_YOUR OBJECTIVE_: Can the data below be echoed back word for word?

_EXERCISE MATERIALS_:
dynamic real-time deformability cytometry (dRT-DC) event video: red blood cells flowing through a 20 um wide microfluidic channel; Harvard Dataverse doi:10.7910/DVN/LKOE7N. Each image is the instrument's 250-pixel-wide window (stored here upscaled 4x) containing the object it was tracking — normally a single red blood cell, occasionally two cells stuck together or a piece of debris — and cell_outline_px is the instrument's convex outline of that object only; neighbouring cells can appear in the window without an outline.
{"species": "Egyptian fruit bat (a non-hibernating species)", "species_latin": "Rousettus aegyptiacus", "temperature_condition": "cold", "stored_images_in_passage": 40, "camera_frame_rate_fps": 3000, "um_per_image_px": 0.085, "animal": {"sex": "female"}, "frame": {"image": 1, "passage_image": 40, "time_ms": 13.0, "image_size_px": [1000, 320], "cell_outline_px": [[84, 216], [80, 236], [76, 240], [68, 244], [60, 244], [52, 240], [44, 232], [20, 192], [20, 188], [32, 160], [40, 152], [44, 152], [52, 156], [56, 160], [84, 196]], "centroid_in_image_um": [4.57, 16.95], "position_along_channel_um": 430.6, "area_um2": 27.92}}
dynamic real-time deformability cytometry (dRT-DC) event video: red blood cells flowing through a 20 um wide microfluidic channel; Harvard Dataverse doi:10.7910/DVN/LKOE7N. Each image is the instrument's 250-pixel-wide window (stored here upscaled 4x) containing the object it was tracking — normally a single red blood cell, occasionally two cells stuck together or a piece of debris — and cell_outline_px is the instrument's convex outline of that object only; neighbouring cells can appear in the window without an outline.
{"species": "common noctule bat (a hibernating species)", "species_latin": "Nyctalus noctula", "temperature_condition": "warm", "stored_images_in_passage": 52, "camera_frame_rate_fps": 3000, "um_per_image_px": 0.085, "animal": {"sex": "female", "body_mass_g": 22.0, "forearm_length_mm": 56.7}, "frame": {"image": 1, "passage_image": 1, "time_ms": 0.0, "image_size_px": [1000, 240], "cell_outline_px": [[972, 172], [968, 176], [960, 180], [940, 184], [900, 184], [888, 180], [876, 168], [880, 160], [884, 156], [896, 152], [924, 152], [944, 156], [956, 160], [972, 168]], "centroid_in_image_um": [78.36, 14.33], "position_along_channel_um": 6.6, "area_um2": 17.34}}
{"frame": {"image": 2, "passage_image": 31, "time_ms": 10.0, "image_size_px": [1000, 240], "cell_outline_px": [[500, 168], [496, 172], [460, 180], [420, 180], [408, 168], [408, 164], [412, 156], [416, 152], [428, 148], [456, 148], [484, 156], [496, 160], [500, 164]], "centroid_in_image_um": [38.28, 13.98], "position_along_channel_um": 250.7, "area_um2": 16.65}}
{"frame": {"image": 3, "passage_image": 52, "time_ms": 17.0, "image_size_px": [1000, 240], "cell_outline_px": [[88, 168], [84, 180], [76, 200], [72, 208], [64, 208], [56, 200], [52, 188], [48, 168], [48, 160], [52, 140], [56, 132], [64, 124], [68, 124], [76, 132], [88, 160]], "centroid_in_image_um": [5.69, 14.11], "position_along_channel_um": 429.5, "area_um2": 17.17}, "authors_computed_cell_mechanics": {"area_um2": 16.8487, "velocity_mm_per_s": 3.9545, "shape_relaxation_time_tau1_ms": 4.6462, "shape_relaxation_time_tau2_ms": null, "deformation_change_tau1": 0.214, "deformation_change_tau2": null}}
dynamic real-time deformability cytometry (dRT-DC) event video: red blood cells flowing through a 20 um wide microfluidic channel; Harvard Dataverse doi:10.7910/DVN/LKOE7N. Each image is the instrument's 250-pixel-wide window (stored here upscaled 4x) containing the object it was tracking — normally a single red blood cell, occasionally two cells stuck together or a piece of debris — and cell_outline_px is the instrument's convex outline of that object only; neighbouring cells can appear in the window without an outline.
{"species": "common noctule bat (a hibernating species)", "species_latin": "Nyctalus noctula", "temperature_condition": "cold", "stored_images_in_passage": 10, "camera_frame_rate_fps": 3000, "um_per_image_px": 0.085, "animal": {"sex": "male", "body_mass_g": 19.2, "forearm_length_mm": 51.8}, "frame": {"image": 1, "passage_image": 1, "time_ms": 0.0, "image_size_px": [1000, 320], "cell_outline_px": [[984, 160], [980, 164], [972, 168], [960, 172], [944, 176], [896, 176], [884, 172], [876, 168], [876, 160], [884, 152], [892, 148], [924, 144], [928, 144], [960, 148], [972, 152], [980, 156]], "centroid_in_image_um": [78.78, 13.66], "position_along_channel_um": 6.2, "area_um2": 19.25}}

_SOLUTION FOR THIS PROBLEM_:
dynamic real-time deformability cytometry (dRT-DC) event video: red blood cells flowing through a 20 um wide microfluidic channel; Harvard Dataverse doi:10.7910/DVN/LKOE7N. Each image is the instrument's 250-pixel-wide window (stored here upscaled 4x) containing the object it was tracking — normally a single red blood cell, occasionally two cells stuck together or a piece of debris — and cell_outline_px is the instrument's convex outline of that object only; neighbouring cells can appear in the window without an outline.
{"species": "Egyptian fruit bat (a non-hibernating species)", "species_latin": "Rousettus aegyptiacus", "temperature_condition": "cold", "stored_images_in_passage": 40, "camera_frame_rate_fps": 3000, "um_per_image_px": 0.085, "animal": {"sex": "female"}, "frame": {"image": 1, "passage_image": 40, "time_ms": 13.0, "image_size_px": [1000, 320], "cell_outline_px": [[84, 216], [80, 236], [76, 240], [68, 244], [60, 244], [52, 240], [44, 232], [20, 192], [20, 188], [32, 160], [40, 152], [44, 152], [52, 156], [56, 160], [84, 196]], "centroid_in_image_um": [4.57, 16.95], "position_along_channel_um": 430.6, "area_um2": 27.92}}
dynamic real-time deformability cytometry (dRT-DC) event video: red blood cells flowing through a 20 um wide microfluidic channel; Harvard Dataverse doi:10.7910/DVN/LKOE7N. Each image is the instrument's 250-pixel-wide window (stored here upscaled 4x) containing the object it was tracking — normally a single red blood cell, occasionally two cells stuck together or a piece of debris — and cell_outline_px is the instrument's convex outline of that object only; neighbouring cells can appear in the window without an outline.
{"species": "common noctule bat (a hibernating species)", "species_latin": "Nyctalus noctula", "temperature_condition": "warm", "stored_images_in_passage": 52, "camera_frame_rate_fps": 3000, "um_per_image_px": 0.085, "animal": {"sex": "female", "body_mass_g": 22.0, "forearm_length_mm": 56.7}, "frame": {"image": 1, "passage_image": 1, "time_ms": 0.0, "image_size_px": [1000, 240], "cell_outline_px": [[972, 172], [968, 176], [960, 180], [940, 184], [900, 184], [888, 180], [876, 168], [880, 160], [884, 156], [896, 152], [924, 152], [944, 156], [956, 160], [972, 168]], "centroid_in_image_um": [78.36, 14.33], "position_along_channel_um": 6.6, "area_um2": 17.34}}
{"frame": {"image": 2, "passage_image": 31, "time_ms": 10.0, "image_size_px": [1000, 240], "cell_outline_px": [[500, 168], [496, 172], [460, 180], [420, 180], [408, 168], [408, 164], [412, 156], [416, 152], [428, 148], [456, 148], [484, 156], [496, 160], [500, 164]], "centroid_in_image_um": [38.28, 13.98], "position_along_channel_um": 250.7, "area_um2": 16.65}}
{"frame": {"image": 3, "passage_image": 52, "time_ms": 17.0, "image_size_px": [1000, 240], "cell_outline_px": [[88, 168], [84, 180], [76, 200], [72, 208], [64, 208], [56, 200], [52, 188], [48, 168], [48, 160], [52, 140], [56, 132], [64, 124], [68, 124], [76, 132], [88, 160]], "centroid_in_image_um": [5.69, 14.11], "position_along_channel_um": 429.5, "area_um2": 17.17}, "authors_computed_cell_mechanics": {"area_um2": 16.8487, "velocity_mm_per_s": 3.9545, "shape_relaxation_time_tau1_ms": 4.6462, "shape_relaxation_time_tau2_ms": null, "deformation_change_tau1": 0.214, "deformation_change_tau2": null}}
dynamic real-time deformability cytometry (dRT-DC) event video: red blood cells flowing through a 20 um wide microfluidic channel; Harvard Dataverse doi:10.7910/DVN/LKOE7N. Each image is the instrument's 250-pixel-wide window (stored here upscaled 4x) containing the object it was tracking — normally a single red blood cell, occasionally two cells stuck together or a piece of debris — and cell_outline_px is the instrument's convex outline of that object only; neighbouring cells can appear in the window without an outline.
{"species": "common noctule bat (a hibernating species)", "species_latin": "Nyctalus noctula", "temperature_condition": "cold", "stored_images_in_passage": 10, "camera_frame_rate_fps": 3000, "um_per_image_px": 0.085, "animal": {"sex": "male", "body_mass_g": 19.2, "forearm_length_mm": 51.8}, "frame": {"image": 1, "passage_image": 1, "time_ms": 0.0, "image_size_px": [1000, 320], "cell_outline_px": [[984, 160], [980, 164], [972, 168], [960, 172], [944, 176], [896, 176], [884, 172], [876, 168], [876, 160], [884, 152], [892, 148], [924, 144], [928, 144], [960, 148], [972, 152], [980, 156]], "centroid_in_image_um": [78.78, 13.66], "position_along_channel_um": 6.2, "area_um2": 19.25}}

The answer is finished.